__Study text__:

----

Good Night, And Good Luck Review

Good Night, And Good Luck
America, 1953. Planning their CBS news show See It Now, hack Ed Murrow (Strathairn) and producer Fred Friendly (Clooney) hit on a combustible story: the sacking of a “Commie” Navy pilot without trial or justification. With pitbull tenacity, Murrow and co.

by Simon Crook |
Published on
Release Date:

17 Feb 2006

Running Time:

93 minutes

Certificate:

PG

Original Title:

Good Night, And Good Luck

You can take the man out of TV, but you can’t take the TV out of the man. Granted, we’re all children of the gogglebox, but in the case of George Clooney, the holding glare of the tube shines stronger than most. Clooney’s dad, Nick, was a news anchor for some 30 years; George was five when he wobbled onto his first studio floor. Even before E. R., there was a strong cathode content fizzing in those genes.

Clooney’s directorial debut, Confessions Of A Dangerous Mind, was a gregarious if over-styled assault on trash TV. This, his second shout through the megaphone, recreates a key moment from the medium’s golden era — journalist Ed Murrow’s dogged pursuit of witchfinder general, Joseph McCarthy. Curiously, both movies make the same point: that TV has a duty beyond its zombifying power to distract, delude and isolate. Otherwise, there’s no comparison. By any director’s standards, this is superior filmmaking.

----

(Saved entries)
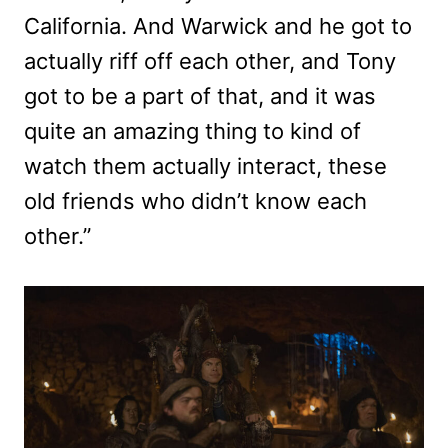
California. And Warwick and he got to
actually riff off each other, and Tony
got to be a part of that, and it was
quite an amazing thing to kind of
watch them actually interact, these
old friends who didn’t know each
other.”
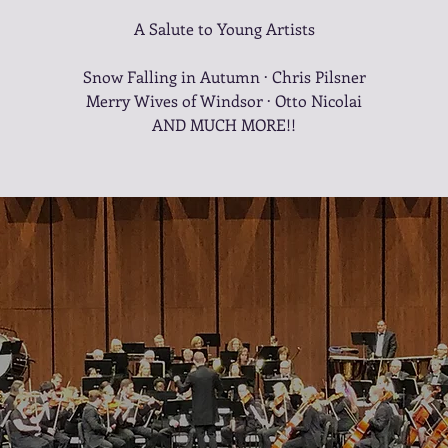
A Salute to Young Artists
Snow Falling in Autumn · Chris Pilsner
Merry Wives of Windsor · Otto Nicolai
AND MUCH MORE!!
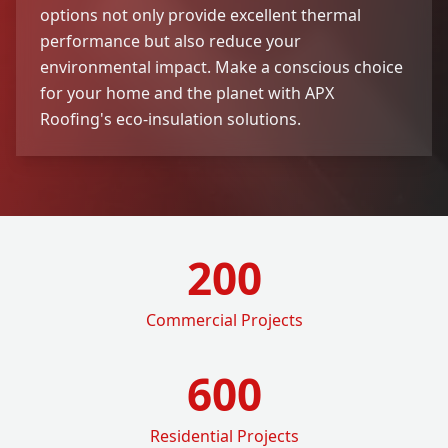
options not only provide excellent thermal
performance but also reduce your
environmental impact. Make a conscious choice
for your home and the planet with APX
Roofing's eco-insulation solutions.
200
Commercial Projects
600
Residential Projects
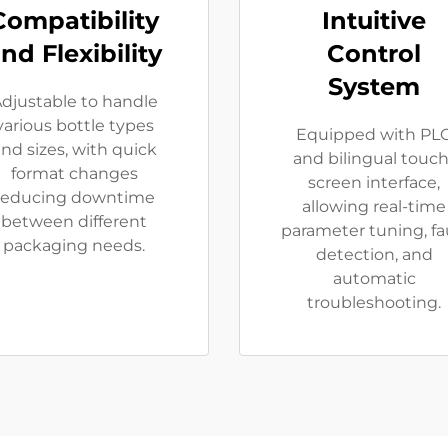
Compatibility
Intuitive
nd Flexibility
Control
System
djustable to handle
various bottle types
Equipped with PL
nd sizes, with quick
and bilingual touch
format changes
screen interface,
reducing downtime
allowing real-time
between different
parameter tuning, fa
packaging needs.
detection, and
automatic
troubleshooting.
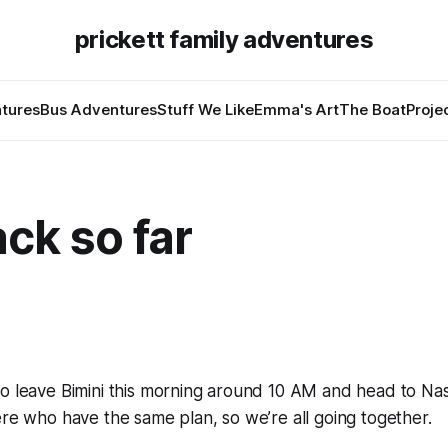
prickett family adventures
tures
Bus Adventures
Stuff We Like
Emma's Art
The Boat
Proje
ack so far
to leave Bimini this morning around 10 AM and head to Na
ere who have the same plan, so we’re all going together.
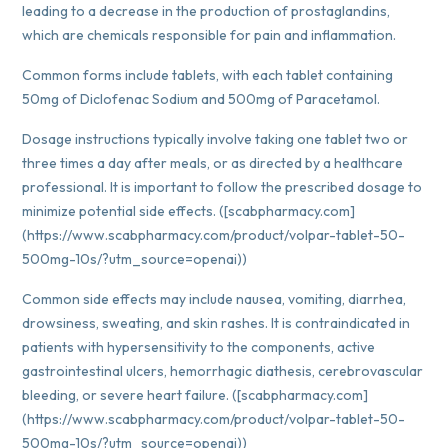
leading to a decrease in the production of prostaglandins,
which are chemicals responsible for pain and inflammation.
Common forms include tablets, with each tablet containing
50mg of Diclofenac Sodium and 500mg of Paracetamol.
Dosage instructions typically involve taking one tablet two or
three times a day after meals, or as directed by a healthcare
professional. It is important to follow the prescribed dosage to
minimize potential side effects. ([scabpharmacy.com]
(https://www.scabpharmacy.com/product/volpar-tablet-50-
500mg-10s/?utm_source=openai))
Common side effects may include nausea, vomiting, diarrhea,
drowsiness, sweating, and skin rashes. It is contraindicated in
patients with hypersensitivity to the components, active
gastrointestinal ulcers, hemorrhagic diathesis, cerebrovascular
bleeding, or severe heart failure. ([scabpharmacy.com]
(https://www.scabpharmacy.com/product/volpar-tablet-50-
500mg-10s/?utm_source=openai))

----

__Complete the following__:
- 1) Rewrite the paragraph of the Good Night, And Good Luck review that begins "Clooney’s directorial debut" in a shorter form, keeping its main facts.
- 2) Carry on the Good Night, And Good Luck review from its last sentence.

__Response list__:
- 1) Clooney’s first film as director, Confessions Of A Dangerous Mind, was a lively but over-styled attack on trash TV. His second film recreates a key moment from television’s golden era: journalist Ed Murrow’s dogged pursuit of Joseph McCarthy. Both films argue that TV has a duty beyond its power to distract, delude and isolate. Beyond that, the two do not compare, and by any director’s standards the new one is superior filmmaking.

- 2)
Employing a monochrome palette that’s heavy on the shadows and evocative jazz interludes that act as both mood barometer and Greek chorus, the movie’s sense of a nation reduced to a sustained paranoid twitch is artfully realised. Period films often fall for the trappings of sentiment and nostalgia — not here. Clooney plays out the drama with a very modern urgency, bottling the buzz of an under-siege ’50s newsroom through quickfire improvologue before settling into a deep-pressured slow-burn. The principal action takes place in a darkened TV studio lit like a bunker, and for good reason: this is, after all, war.

Murrow clearly liked a good fight — during World War II, he risked his neck reporting from the rooftops in the thick of London’s Blitz. Still, his war of words with McCarthy took true nerve, because he had more to lose than just his life.

In a climate where freedom of speech was killed by fear, if McCarthy targeted you as a “Red”, “Commie” or even a socialist, it was instant guilt by association. It wasn’t just you who was sunk — it was your colleagues, your friends, your family (rather than face allegations, one character here sees suicide as the only available option).

Which leads us to the movie’s most gripping moments: the screened showdowns between Murrow and McCarthy. Murrow — a deadpan, enigmatic Strathairn — calls for tolerance and candour. McCarthy, typically, settles for insults, tarring Murrow “the cleverest of the jackal pack”. Well, better a jackal than a Neanderthal. Tempting as it must have been to cast a McCarthy, the decision to go with archive footage is an excellent one. Not only does it lend a documentary edge to proceedings, it also exposes the hectoring senator for what he was: a ham, a bully, a coward and a thug. History’s already judged him and, figuring history has a nasty habit of repeating itself, Clooney condemns him all over again. Given that a certain George W. has inherited that not-so-great US tradition of passing the buck (a McCarthy speciality), you’d be hard-pressed to call Good Night’s concerns redundant.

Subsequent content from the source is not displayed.